Convert everything from the line containing "text Vilnius [138, 521, 1152, 550]" down to the line containing "text Skelbiu šį" into a JSON list of strings, one string per line, leaving out blank lines.

• _INPUT_
BEGIN

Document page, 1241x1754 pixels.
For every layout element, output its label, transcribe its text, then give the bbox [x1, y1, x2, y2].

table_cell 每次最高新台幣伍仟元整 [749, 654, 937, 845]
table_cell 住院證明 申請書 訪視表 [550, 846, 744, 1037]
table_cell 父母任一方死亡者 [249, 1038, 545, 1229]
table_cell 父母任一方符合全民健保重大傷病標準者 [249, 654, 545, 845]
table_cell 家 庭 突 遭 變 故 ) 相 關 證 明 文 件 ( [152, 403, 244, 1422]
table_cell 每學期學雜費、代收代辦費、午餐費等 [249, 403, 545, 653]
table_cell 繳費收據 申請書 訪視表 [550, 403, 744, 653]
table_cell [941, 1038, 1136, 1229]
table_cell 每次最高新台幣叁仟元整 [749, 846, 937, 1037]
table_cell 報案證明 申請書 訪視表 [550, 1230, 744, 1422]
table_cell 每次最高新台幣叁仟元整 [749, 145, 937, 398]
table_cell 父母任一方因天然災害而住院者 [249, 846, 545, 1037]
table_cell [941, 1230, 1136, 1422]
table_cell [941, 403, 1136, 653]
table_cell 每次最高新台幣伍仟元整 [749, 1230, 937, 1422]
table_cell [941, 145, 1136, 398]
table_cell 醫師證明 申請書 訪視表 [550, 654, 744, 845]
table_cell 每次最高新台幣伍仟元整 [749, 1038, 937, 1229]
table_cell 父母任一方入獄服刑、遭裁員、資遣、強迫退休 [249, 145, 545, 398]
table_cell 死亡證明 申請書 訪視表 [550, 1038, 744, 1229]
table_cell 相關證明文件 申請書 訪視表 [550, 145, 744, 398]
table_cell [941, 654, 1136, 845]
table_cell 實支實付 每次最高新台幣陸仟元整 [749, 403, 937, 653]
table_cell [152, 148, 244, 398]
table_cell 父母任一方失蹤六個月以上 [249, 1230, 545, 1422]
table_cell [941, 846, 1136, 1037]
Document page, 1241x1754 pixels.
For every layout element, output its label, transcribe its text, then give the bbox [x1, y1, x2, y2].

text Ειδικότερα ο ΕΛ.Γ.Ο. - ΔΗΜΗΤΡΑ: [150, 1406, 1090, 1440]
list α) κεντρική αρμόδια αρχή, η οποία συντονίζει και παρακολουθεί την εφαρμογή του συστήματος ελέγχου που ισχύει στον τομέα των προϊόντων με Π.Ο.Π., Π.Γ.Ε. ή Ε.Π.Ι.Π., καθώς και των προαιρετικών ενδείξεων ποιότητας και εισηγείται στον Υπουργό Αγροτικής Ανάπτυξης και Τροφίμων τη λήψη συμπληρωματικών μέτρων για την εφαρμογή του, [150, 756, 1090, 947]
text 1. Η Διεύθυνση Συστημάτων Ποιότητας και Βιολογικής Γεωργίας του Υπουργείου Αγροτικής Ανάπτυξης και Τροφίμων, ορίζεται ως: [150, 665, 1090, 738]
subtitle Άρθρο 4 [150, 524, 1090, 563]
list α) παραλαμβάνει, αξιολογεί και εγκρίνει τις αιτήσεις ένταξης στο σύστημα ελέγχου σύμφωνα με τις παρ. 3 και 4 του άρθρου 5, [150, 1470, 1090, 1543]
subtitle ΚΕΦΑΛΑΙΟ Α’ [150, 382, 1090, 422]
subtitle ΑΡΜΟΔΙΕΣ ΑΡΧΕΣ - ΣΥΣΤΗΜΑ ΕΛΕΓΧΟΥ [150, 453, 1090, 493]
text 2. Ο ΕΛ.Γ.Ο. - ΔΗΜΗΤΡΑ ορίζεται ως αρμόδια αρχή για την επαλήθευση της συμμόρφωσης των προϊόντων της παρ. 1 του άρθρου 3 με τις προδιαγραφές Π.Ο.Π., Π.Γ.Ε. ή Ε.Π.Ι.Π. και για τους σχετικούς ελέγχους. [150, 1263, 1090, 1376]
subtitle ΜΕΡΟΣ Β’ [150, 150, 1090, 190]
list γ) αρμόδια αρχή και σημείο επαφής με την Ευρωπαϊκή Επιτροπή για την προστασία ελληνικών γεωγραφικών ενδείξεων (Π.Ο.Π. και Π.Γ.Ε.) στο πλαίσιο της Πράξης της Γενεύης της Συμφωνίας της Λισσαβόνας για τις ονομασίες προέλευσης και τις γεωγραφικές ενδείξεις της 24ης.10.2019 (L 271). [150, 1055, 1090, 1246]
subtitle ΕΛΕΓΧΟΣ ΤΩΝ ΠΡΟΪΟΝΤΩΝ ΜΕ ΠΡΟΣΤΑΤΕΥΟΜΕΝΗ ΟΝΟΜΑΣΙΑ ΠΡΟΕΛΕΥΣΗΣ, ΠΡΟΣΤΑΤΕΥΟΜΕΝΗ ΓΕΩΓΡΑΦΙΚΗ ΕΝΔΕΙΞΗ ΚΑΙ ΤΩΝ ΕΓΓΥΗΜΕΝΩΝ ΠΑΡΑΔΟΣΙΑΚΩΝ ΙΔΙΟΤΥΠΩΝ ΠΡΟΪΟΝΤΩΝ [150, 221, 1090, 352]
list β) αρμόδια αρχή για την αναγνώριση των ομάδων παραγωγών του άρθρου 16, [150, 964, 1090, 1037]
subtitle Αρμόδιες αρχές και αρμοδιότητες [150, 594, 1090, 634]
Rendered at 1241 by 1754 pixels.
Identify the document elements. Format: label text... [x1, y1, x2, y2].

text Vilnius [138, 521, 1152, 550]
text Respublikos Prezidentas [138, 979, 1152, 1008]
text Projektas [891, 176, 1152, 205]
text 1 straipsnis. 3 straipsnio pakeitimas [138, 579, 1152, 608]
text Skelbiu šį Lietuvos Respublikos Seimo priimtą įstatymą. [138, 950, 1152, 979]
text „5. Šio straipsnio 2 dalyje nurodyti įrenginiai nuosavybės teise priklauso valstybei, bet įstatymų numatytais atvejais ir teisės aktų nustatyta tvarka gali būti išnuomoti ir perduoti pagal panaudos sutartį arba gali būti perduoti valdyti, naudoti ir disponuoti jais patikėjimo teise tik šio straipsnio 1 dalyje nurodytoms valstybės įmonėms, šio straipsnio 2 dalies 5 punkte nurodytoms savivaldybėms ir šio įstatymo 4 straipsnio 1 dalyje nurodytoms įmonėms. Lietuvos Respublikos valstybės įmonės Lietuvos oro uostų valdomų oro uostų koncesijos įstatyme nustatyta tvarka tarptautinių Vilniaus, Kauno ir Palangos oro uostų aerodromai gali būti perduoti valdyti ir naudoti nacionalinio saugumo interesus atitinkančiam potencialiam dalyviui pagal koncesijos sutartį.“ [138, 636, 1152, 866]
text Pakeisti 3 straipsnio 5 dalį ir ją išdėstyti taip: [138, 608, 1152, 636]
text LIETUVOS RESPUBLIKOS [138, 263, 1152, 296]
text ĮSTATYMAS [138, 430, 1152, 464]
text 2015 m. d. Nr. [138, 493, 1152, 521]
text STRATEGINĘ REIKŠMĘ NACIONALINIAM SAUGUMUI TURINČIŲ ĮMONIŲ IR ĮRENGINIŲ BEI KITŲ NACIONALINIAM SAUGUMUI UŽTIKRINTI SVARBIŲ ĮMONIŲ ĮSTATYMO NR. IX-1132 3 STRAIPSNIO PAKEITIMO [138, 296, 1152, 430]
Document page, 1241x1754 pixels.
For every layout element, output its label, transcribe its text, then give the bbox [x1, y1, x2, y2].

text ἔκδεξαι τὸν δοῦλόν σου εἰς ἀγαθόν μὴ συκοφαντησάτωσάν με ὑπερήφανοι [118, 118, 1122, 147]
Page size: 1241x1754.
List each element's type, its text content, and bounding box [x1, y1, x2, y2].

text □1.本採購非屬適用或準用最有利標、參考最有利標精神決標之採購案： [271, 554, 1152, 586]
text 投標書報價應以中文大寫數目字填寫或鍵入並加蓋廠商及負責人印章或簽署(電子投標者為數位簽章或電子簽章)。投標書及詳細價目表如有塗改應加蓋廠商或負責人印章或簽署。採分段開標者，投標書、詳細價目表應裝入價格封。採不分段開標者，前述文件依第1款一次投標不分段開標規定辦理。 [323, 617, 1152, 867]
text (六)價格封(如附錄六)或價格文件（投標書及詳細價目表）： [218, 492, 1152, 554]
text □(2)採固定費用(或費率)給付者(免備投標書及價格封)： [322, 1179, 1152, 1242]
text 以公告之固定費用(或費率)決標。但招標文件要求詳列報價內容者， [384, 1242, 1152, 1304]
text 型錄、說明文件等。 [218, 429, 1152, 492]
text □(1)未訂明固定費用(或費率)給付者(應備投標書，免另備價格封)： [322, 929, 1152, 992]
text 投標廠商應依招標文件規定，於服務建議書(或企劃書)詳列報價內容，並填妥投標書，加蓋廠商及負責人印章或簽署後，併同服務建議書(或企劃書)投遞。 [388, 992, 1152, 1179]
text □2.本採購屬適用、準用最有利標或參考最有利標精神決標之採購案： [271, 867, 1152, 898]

END

• _PROBLEM SOLUTION_
[
  "text Vilnius [138, 521, 1152, 550]",
  "text Respublikos Prezidentas [138, 979, 1152, 1008]",
  "text Projektas [891, 176, 1152, 205]",
  "text 1 straipsnis. 3 straipsnio pakeitimas [138, 579, 1152, 608]",
  "text Skelbiu šį Lietuvos Respublikos Seimo priimtą įstatymą. [138, 950, 1152, 979]"
]